Purpose: : To define the mechanism of anti–apoptotic effect of exogenous thymosin ß–4 (Tß₄) on human corneal epithelial (HCE–T) cells .

Methods: : The recombinant histidine–tagged Tß₄ produced by Eschericha coli (E. coli) was added to HCE–T cells. Membrane tracking was inhibited by cytochalasin D. Immunofluorescence stained for histidine and Tß₄ to colocalize exogenous Tß₄. Apoptotic HCE–T cells was induced by Fas ligand (FasL) or hydrogen peroxide (H₂O₂). Using immunofluorescence stain for caspase–3 activity and colorimetric assays for caspase–3, –8, –9 activties to measure the protective effect of exogenous Tß₄.
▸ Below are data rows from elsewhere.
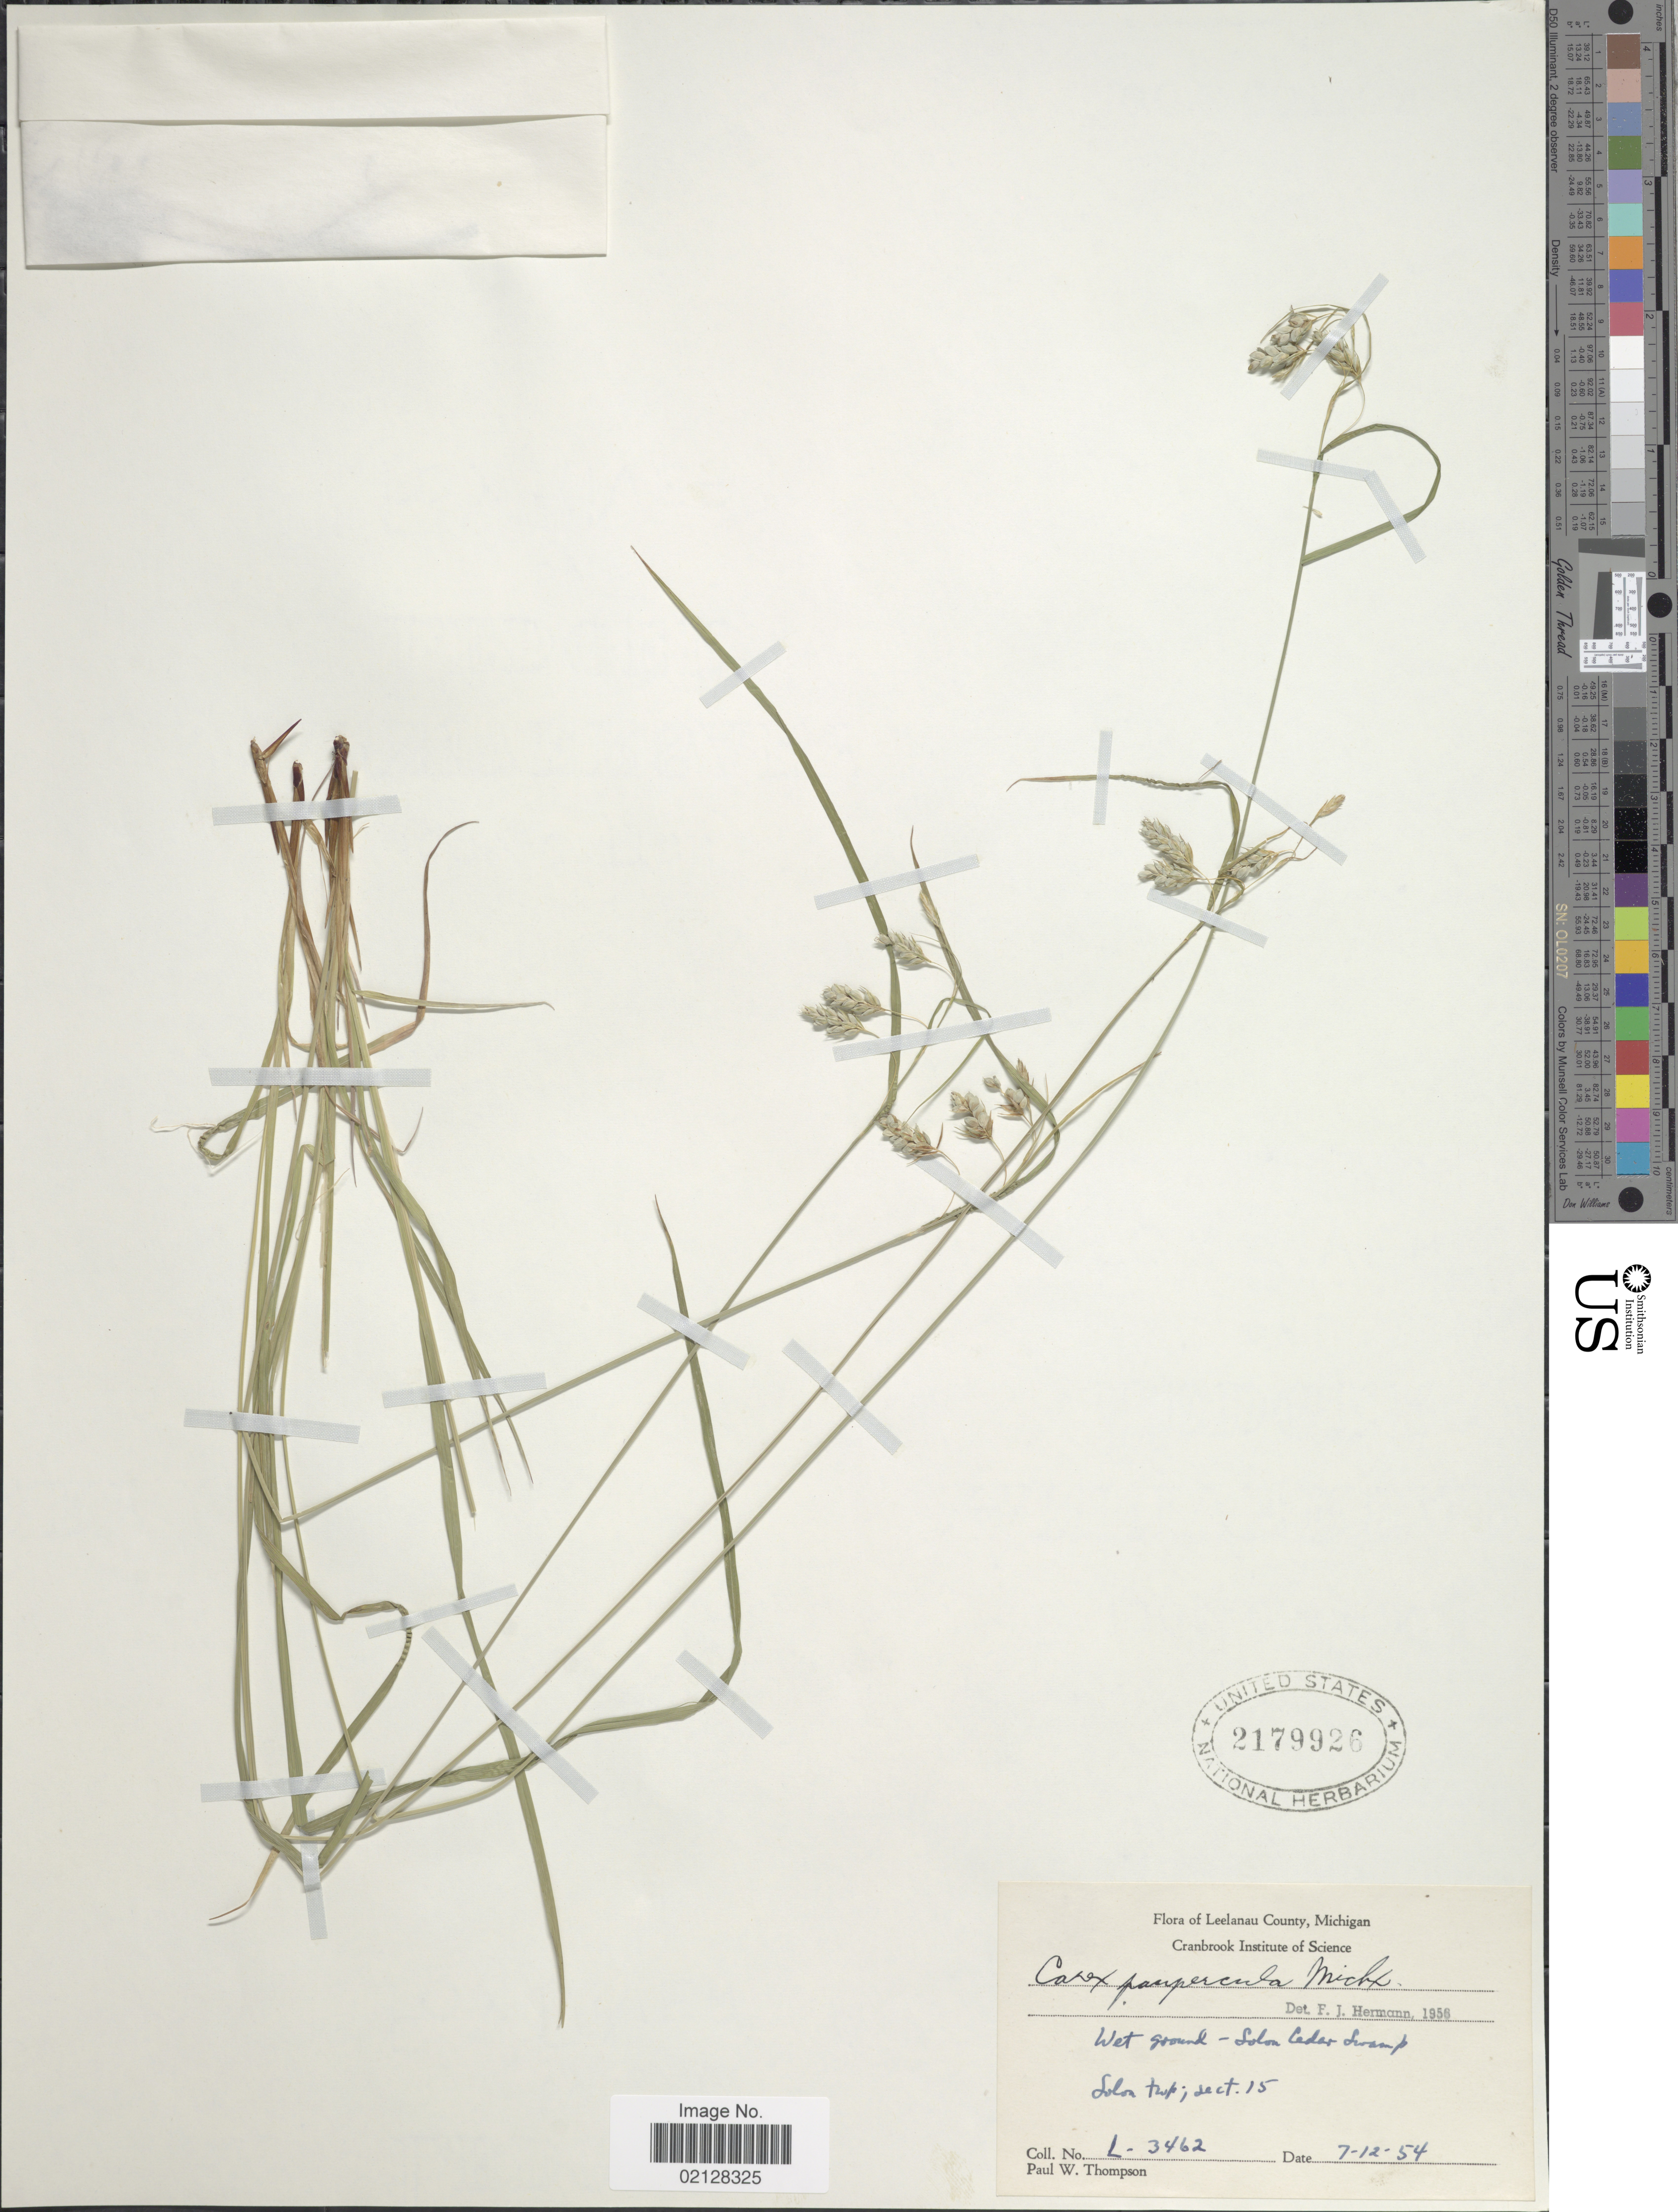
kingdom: Plantae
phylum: Tracheophyta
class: Liliopsida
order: Poales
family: Cyperaceae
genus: Carex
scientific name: Carex magellanica subsp. irrigua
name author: (Wahlenb.) Hiitonen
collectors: P. Thompson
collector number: L-3462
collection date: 1954-07-12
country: United States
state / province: Michigan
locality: Leelanau County, Solon Cedar Swamp. Solon twp; sect. 15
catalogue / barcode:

Results: : In the present study, we found that pretreatment of the HCE–T cells with Tß₄ reduced their sensitivity to FasL and H₂O₂. Moreover, activation of caspases–8 and –3 by FasL as well as that of caspases–9 and –3 by H₂O₂ in these cells was also abolished by Tß₄ pretreatment. Interestingly, internalization of this G–actin sequestering peptide into HCE–T cells was demonstrated by immunofluorescence staining. Not only was the internalization of Tß₄ but also its anti–apoptotic effect abrogated when HCE–T cells were incubated with cytochalasin D, an inhibitor of endocytosis, prior to the addition of exogenous Tß₄.

Conclusions: : This is the first study to demostrate that internalization of exogenous Tß4 is essential for its anti–apoptotic effect on human corneal epithelial cells.